EXERCISES:
(a) From the article on strategic partnerships and shared risk, list the kinds of leading practices that the Alliance Best Practice data say 40 percent of alliances fail to address comprehensively.
(b) Continue the article on strategic partnerships and shared risk management with the next part, starting after its final sentence.

Strategic Partnerships with Shared Risk Management

Strategic Partnerships with Shared Risk Management

Guest Post by Patrick Ow (first posted on CERM ® RISK INSIGHTS – reposted here with permission)

Strategic alliances are a vital tool to driving growth by enabling access to external capabilities. They are collaborations, partnerships, or joint ventures whereby organisations, or partners, work together for a common purpose to achieve a common business benefit or purpose.

As much as strategic alliances are an important tool to drive growth and deliver needed capabilities, they are not without their challenges and risks.

More than a decade and a half of data from Alliance Best Practice, a UK-based research and benchmarking firm, show that 40 per cent of alliances fail to comprehensively address the commercial, strategic, operational, cultural, and technical leading practices that together contribute to the success of such efforts.

Benchmarking data on the most common ways in which alliances fail to embrace specific leading practices show persistent management shortfalls, as shown below:

bar chart showing proportion of alliances that fail to adhere to best practices

Risk in collaborations are higher

Collaborations are inherently riskier than other activities undertaken by an organisation. This may be true because of each partner:

  1. Exercises little control, influence, or authority over the actions of other partners.
  2. May pursue different and sometimes conflicting intent, interests, and objectives.
  3. Does not know each other very well or may not have worked with each other in the past.

Most organisations are not designed for collaboration

Executives do not appreciate what collaboration truly entails. They assume that their existing processes, infrastructure, and management practices are suitable for collaboration with an external partner.

There are three critical mistakes in collaborative endeavours:

  1. Organisations do not consider the strategic role of collaborations.
  2. Organisations do not organise effectively for alliances, internally and externally.
  3. Organisations do not make long-term investments to develop collaborative and relationship capabilities and capacities.

The idea of shared risk is foreign to many

The idea of ‘sharing’ risks or working on common or systemic risks with other organisations, even in the context of collaboration, can be very unfamiliar territory for many executives.

Shared risks in collaboration are generally defined within the individual operations of each organisation. These risks were not ‘shared’ but ‘divided’ amongst partners in very specific ways – for example, in terms of the role, function, or service.

The risk management approaches and systems used by partners in collaborations have been based on business models that have failed to address shared, or systemic or whole of industry risks. They reinforce blame avoidance and risk shifting to weaker partners, thus reducing incentives for collaborative and integrated service provisioning.

Implementing shared risk management in collaborations

The relationship between partners is an important aspect regarding shared risk management that identifies and manages shared risks and inter-organisational risks.

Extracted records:
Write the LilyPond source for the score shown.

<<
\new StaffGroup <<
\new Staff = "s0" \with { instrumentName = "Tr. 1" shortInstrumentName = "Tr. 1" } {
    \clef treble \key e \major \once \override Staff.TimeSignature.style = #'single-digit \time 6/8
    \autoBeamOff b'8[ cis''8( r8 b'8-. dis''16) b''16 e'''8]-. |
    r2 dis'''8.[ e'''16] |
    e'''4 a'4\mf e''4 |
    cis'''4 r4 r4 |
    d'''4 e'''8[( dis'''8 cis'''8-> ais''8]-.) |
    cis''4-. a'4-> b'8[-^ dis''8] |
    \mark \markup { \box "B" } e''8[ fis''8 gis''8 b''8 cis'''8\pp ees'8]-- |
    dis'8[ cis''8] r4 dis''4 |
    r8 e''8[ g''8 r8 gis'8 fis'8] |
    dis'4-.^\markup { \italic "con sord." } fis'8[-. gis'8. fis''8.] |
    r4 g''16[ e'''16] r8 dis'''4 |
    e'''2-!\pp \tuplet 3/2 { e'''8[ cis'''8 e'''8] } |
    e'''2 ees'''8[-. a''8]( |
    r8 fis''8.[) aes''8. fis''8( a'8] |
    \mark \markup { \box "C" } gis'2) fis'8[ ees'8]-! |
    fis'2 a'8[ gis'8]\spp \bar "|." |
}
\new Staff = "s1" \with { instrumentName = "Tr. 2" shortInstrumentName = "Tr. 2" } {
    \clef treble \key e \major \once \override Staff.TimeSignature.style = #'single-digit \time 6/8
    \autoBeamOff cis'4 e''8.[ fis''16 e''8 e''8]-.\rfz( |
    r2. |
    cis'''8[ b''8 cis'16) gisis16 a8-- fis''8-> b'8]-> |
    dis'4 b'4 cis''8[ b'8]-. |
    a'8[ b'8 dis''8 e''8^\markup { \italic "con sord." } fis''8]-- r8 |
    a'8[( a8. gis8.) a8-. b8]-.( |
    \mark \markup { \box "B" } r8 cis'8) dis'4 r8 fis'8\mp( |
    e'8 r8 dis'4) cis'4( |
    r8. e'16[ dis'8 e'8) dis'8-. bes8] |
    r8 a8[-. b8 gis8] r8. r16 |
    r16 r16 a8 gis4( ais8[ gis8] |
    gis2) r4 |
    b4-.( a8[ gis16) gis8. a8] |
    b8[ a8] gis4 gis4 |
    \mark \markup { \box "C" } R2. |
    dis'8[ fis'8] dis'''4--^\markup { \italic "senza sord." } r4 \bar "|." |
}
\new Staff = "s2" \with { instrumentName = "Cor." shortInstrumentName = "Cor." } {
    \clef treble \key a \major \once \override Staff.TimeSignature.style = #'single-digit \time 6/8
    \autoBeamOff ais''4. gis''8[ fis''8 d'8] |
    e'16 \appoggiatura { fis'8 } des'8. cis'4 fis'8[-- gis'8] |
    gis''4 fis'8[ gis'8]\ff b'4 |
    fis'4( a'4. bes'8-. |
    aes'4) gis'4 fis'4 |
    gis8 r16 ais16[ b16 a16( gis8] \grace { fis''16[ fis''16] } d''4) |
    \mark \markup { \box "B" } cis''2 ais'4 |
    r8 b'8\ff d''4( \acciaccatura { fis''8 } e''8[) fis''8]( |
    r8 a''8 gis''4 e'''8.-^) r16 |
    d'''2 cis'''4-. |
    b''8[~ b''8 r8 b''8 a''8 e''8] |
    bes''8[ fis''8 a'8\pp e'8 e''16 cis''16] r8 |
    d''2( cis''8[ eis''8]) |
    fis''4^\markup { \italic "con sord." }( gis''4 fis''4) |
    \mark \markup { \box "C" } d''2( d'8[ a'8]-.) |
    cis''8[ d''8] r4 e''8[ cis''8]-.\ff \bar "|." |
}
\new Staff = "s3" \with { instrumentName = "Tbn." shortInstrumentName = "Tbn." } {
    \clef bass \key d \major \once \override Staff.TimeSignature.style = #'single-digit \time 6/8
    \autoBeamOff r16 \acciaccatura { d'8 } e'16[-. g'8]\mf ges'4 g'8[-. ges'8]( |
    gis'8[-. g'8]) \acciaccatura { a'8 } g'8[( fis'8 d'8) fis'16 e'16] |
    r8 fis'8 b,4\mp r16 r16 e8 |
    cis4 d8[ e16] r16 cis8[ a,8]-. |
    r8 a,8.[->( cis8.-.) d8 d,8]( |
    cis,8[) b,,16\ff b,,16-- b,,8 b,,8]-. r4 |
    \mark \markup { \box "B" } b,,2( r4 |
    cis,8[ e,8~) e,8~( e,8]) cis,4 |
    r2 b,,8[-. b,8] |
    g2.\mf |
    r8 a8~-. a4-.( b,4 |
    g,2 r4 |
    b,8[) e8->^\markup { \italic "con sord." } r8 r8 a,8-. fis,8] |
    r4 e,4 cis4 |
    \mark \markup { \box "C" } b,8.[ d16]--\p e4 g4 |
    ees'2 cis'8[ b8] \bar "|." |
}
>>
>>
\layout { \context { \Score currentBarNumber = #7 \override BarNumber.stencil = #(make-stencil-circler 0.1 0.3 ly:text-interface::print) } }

RESULTS FOR THE EXERCISE:
(a) Commercial, strategic, operational, cultural, technical

(b)
Risk management must be performed by all partnering organisations continuously to achieve their strategic objectives and collaboration goals, all within acceptable levels of performance, risk, and tolerance. It can be performed jointly when risk affects two or more partners in the collaboration.

There are key points relating to shared risk management that are key ingredients in driving a successful collaboration outcome:

  1. There must be a formal governing body of the collaboration (e.g., joint governance committee) that provides the required and necessary governance structure, arrangements, and oversight over some of the following:
    a. Clarity around the requirements, understanding, and expectations of the collaborative arrangement and achievement of collaboration’s joint or common goals.
    b. Performance monitoring and reporting.
    c. Prioritised collaboration activities and collaborative partnerships and relationships.
    d. Development and implementation of shared risk treatment plans to mitigate shared risks.
    e. Protocols in place and documentation in order with each partner committing dedicated persons and resources to take care of the external and internal relationship building and collaboration performance (or non-performance).

In that formal governing body, there will be a single accountable person who will be solely responsible for the delivery (or non-delivery) of the collaboration goal. The performance of the collaboration must rest solely on one person, rather than a committee with ‘faceless’ people.

  1. Individual partner’s organisational-level risk management framework must integrate and interoperate with:
    a. The collaboration’s shared risk management framework where there is close linkage and relationship to each partner’s organisational-level risk management policy, plans, and processes.
    b. All other partners’ organisational-level risk management frameworks on the assumption that there will be a certain level of maturity of each partner’s risk management framework and processes) for shared risk management to be effective.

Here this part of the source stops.